Without saying a word, a smiling Winnie Madikizela-Mandela hugged Reverend Paul Verryn, the man she had accused of sexually abusing five boys, and left.

That was 12 years after she had accused Verryn of sexually abusing the boys, three of whom were abducted from his Soweto home in 1988 by members of the Mandela United Football Club, Madikizela-Mandela’s bodyguards.

Verryn’s home was located three blocks away from Madikizela-Mandela’s house in Orlando West.

At the time, Verryn, a Methodist church minister, provided refuge for the boys during the brutal police violence in the never-ending state of emergency in the late 1980s.

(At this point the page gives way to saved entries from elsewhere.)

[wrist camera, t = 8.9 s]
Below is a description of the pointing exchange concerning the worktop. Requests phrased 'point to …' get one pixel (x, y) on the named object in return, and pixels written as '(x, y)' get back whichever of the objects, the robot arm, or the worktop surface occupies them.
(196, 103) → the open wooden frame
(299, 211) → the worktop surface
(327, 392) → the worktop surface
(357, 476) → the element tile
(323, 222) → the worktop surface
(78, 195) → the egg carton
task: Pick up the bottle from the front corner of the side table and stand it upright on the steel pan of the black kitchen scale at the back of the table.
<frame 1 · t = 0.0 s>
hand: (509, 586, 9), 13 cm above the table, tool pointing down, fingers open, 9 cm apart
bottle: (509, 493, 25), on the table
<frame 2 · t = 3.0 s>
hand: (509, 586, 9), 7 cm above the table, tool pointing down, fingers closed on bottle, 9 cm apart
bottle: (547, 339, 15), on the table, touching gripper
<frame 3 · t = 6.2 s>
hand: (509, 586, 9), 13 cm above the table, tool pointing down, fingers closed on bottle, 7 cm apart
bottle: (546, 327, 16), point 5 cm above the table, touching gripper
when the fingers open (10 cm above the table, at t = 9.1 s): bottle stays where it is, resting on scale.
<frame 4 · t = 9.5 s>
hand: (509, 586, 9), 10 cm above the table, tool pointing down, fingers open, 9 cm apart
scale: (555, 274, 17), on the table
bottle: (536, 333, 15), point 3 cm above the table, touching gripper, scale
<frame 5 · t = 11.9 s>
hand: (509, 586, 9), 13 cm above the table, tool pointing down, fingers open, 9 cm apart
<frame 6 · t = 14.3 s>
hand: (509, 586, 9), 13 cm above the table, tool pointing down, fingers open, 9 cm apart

Moeketsi “Stompie” Seipei, Kenny Kgase, Pelo Mekgwe and Thabiso Mono were abducted from Verryn’s home on December 29, 1988.

Seipei (14) died after he was badly assaulted at Madikizela-Mandela’s home – a controversy that continues to cast a shadow on her legacy, although she was never charged in connection with his murder.

Madikizela-Mandela was convicted of kidnapping and being an accessory to assault, but her six-year jail sentence, was, on appeal, reduced to a fine and a suspended sentence. The coach of the Mandela United Football Club, Jerry Richardson, was sentenced to death for slitting the throat of the teen whom they suspected of being a police informer.

Verryn said the sexual assault allegations from Madikizela-Mandela – whom he had never met and which has marked his life for the past 30 years – left him more traumatised than hurt. He also said he has never spoken to any members of the Mandela family about the allegations.

It was only at the Cosatu union federation congress in 2000 that he met Madikizela-Mandela for the first time.

“She came out [of the congress] and to me. Without saying a word, she gave me a huge hug. She was smiling and very warm,” Verryn said.

That was their last interaction.

Verryn said Madikizela-Mandela never apologised to him for what she had said, but he bore her no ill will.

He said he forgave Madikizela-Mandela a long time ago.

“Even at the Truth and Reconciliation Commission I said I forgive her. I’ve been praying to God for her fulfilment, like I do with everybody. I don’t hold any grudges,” he said.

Verryn said he did not want his life and his space to be “preoccupied with hatred”. Instead, he praised Madikizela-Mandela for having the “most formidable personality”, and for not being afraid to stand up against people violating others’ human rights.

He also said she demonstrated enormous compassion for those in need.

“She was a powerful leader,” he said.

Verryn moved to Soweto from Roodepoort in December 1987. Before moving to Johannesburg, Verryn was an activist who chaired an independent committee that supported families of anti-apartheid leaders in prison in the Eastern Cape, and he continued his work in Soweto.

Verryn said that although he would see Madikizela-Mandela in crowds before the events that led to Seipei’s death, he had never personally met or spoken to her.

Verryn said he was on holiday when the boys were abducted, and he was told what had happened when he returned. Shortly after Seipei’s killing, members of his Soweto community asked him to leave the area, and he returned a week later.

Verryn can still be found in Soweto, at the Jabavu Community Centre where he looks after 120 foreign nationals and 30 orphaned children.